I pover’uomini, la parte migliore della società
di Maddalena Bonaccorso
Chiamare Loriano Macchiavelli, come molti fanno, «padre del noir italiano» o «maestro del giallo» è persino riduttivo. Possiamo dire che questo scrittore dolce e riservato – settantadue anni portati splendidamente – che durante l’intervista svoltasi per le strade e le piazze della sua amata Bologna, ci ha stupiti ad ogni passo con una disponibilità e gentilezza d’animo dal sapore d’altri tempi, è colui che ha dato al noir italiano la sua stessa ragion d’essere. Ha precorso i tempi, ha aperto la strada agli altri scrittori, ha rivelato al suo mondo e alla sua città il destino che l’attendeva al varco. Nel 1976, nel suo romanzo Sui colli all’alba, raccontava di una bomba alla stazione di Bologna. In un racconto dei primi anni ’70 raccontava di una sparatoria in un campo nomadi in periferia. Più tardi ecco la Uno bianca realizzare, più o meno, quell’episodio. Orecchie drizzate sui fatti, capacità di cogliere i segnali del disagio quando questi sono ancora latenti, nascosti nei sotterranei fisici e metaforici di una città misteriosa anche architettonicamente. E assieme a un talento straordinario per la scrittura e a un umorismo spiazzante, tutto ciò rende Loriano Macchiavelli semplicemente il più grande tra i contemporanei. Di questo e di molto altro ha parlato con noi.
I suoi libri hanno sempre titoli molto belli: che storia hanno?
I miei titoli hanno tutti storie diverse, strane. Io non sono bravo con i titoli, non sono mai riuscito a trovarne uno decente e quindi non sono rimasti. Me li ha sempre cambiati l’editore o mi sono stati suggeriti da persone care. Proprio questo Cos’è accaduto alla signora perbene me l’ha regalato un amico, Sandro Toni, con il quale ho anche scritto Sarti Antonio e l’assassino. Me l’ha suggerito perché richiama un po’ un film di Godard, Io la conoscevo bene. Sembra si parli di una donna, e invece è la città di Parigi. Lo stesso accade con il titolo di questo libro, che è dedicato a Bologna, non a una donna. Alcuni me li ha suggeriti mia moglie, come Ombre sotto i portici e Fiori alla memoria: entrambi li trovo bellissimi.
In Cos’è accaduto alla signora perbene appare un Sarti Antonio se possibile ancora più schiacciato dagli eventi, mortificato dai superiori, oppresso dai sensi di colpa. Eppure questo libro è molto poetico; infonde speranza, nonostante tutto. Sembra quasi che lei abbia un debole per i perdenti e voglia dirci che sono loro il bello della società.

Compiti da svolgere:
**1.** Trascrivi fedelmente il brano dell'intervista a Loriano Macchiavelli che si apre con le parole contenenti "I suoi libri" e si chiude con "li trovo bellissimi.".
**2.** Prosegui l'intervista a Loriano Macchiavelli a partire dall'ultima frase riportata.

Dati disponibili:
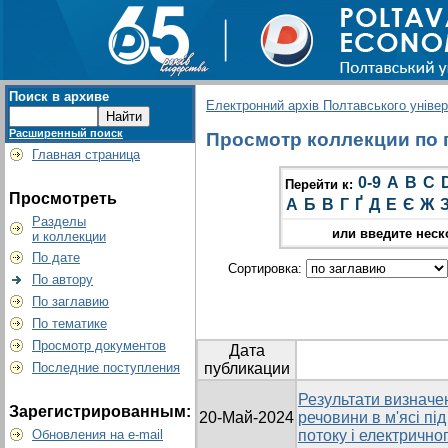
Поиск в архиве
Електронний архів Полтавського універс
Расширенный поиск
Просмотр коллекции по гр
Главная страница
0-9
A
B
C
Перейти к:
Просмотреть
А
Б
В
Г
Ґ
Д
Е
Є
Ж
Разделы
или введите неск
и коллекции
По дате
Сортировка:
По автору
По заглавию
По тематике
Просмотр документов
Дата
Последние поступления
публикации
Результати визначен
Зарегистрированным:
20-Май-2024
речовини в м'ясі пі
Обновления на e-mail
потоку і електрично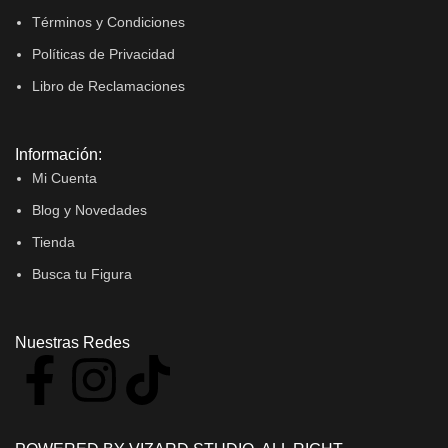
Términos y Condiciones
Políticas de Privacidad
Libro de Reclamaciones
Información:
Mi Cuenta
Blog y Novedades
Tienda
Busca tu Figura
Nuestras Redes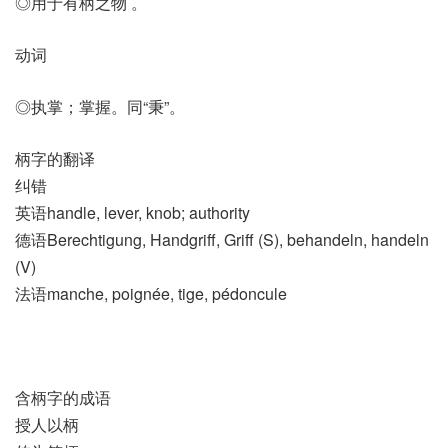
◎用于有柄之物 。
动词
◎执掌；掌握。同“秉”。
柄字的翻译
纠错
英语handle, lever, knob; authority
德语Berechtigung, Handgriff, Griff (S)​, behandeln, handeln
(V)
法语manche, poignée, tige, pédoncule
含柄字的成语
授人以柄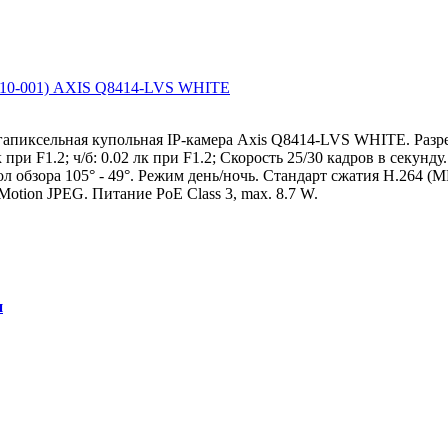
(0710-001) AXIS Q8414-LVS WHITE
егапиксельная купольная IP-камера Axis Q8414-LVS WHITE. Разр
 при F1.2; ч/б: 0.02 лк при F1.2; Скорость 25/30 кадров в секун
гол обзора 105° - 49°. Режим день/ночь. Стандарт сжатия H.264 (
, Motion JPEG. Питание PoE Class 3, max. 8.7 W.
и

Sezione risposte:
**1.**
I suoi libri hanno sempre titoli molto belli: che storia hanno?
I miei titoli hanno tutti storie diverse, strane. Io non sono bravo con i titoli, non sono mai riuscito a trovarne uno decente e quindi non sono rimasti. Me li ha sempre cambiati l’editore o mi sono stati suggeriti da persone care. Proprio questo Cos’è accaduto alla signora perbene me l’ha regalato un amico, Sandro Toni, con il quale ho anche scritto Sarti Antonio e l’assassino. Me l’ha suggerito perché richiama un po’ un film di Godard, Io la conoscevo bene. Sembra si parli di una donna, e invece è la città di Parigi. Lo stesso accade con il titolo di questo libro, che è dedicato a Bologna, non a una donna. Alcuni me li ha suggeriti mia moglie, come Ombre sotto i portici e Fiori alla memoria: entrambi li trovo bellissimi.

**2.**
È molto bello questo che mi dice; sì, probabilmente è così. Vede, io racconto le cose che sento, che in parte vivo, alle quali assisto. Per il resto lascio tutto all’interpretazione del lettore, e mi riempie di gioia avere un confronto con loro e sentire che le cose «passano». Certo, io come Sarti Antonio sono fra i perdenti; la maggioranza di noi è fra i perdenti, anche se non sembra. In apparenza, io cosa posso volere di più dalla vita? Vivo di questo lavoro bellissimo che è scrivere da ormai quasi trent’anni. Mi chiamano continuamente da tutte le parti per andare a parlare dei miei libri. Quindi, in realtà non dovrei essere un perdente, invece è proprio il contrario, sono un perdente come tutti. Sono macerato dai problemi che macerano tutti, problemi che sono quelli di Sarti Antonio, di Rosas, di tutti i miei personaggi «positivi». So, anzi, sappiamo, di non poter fare niente per cambiare il corso di questa vita che è un vero e proprio massacro, continuo. Penso ai rumori delle bombe che ogni giorno ci rintronano, anche se non fisicamente, ma che comunque ci arrivano dentro, ci scoppiano in testa. Quindi, come posso io scrivere e non schierarmi dalla parte dei perdenti? Di tutti i Sarti Antonio, di tutti gli uomini che combattono una battaglia impari contro coloro che invece reggono le sorti della vita, anche altrui. E lei ha ragione a dire che sono proprio loro la parte migliore della società, perché non possono fare male, possono solo riceverlo. Anche se non è detto che poi, una volta diventati non perdenti, non diventino esattamente come quelli che il male lo fanno.
L’ispettore Raimondi Cesare in questo libro è più che mai «peggio del crimine stesso», come disse Oreste Del Buono nella prefazione a Sui colli all’alba.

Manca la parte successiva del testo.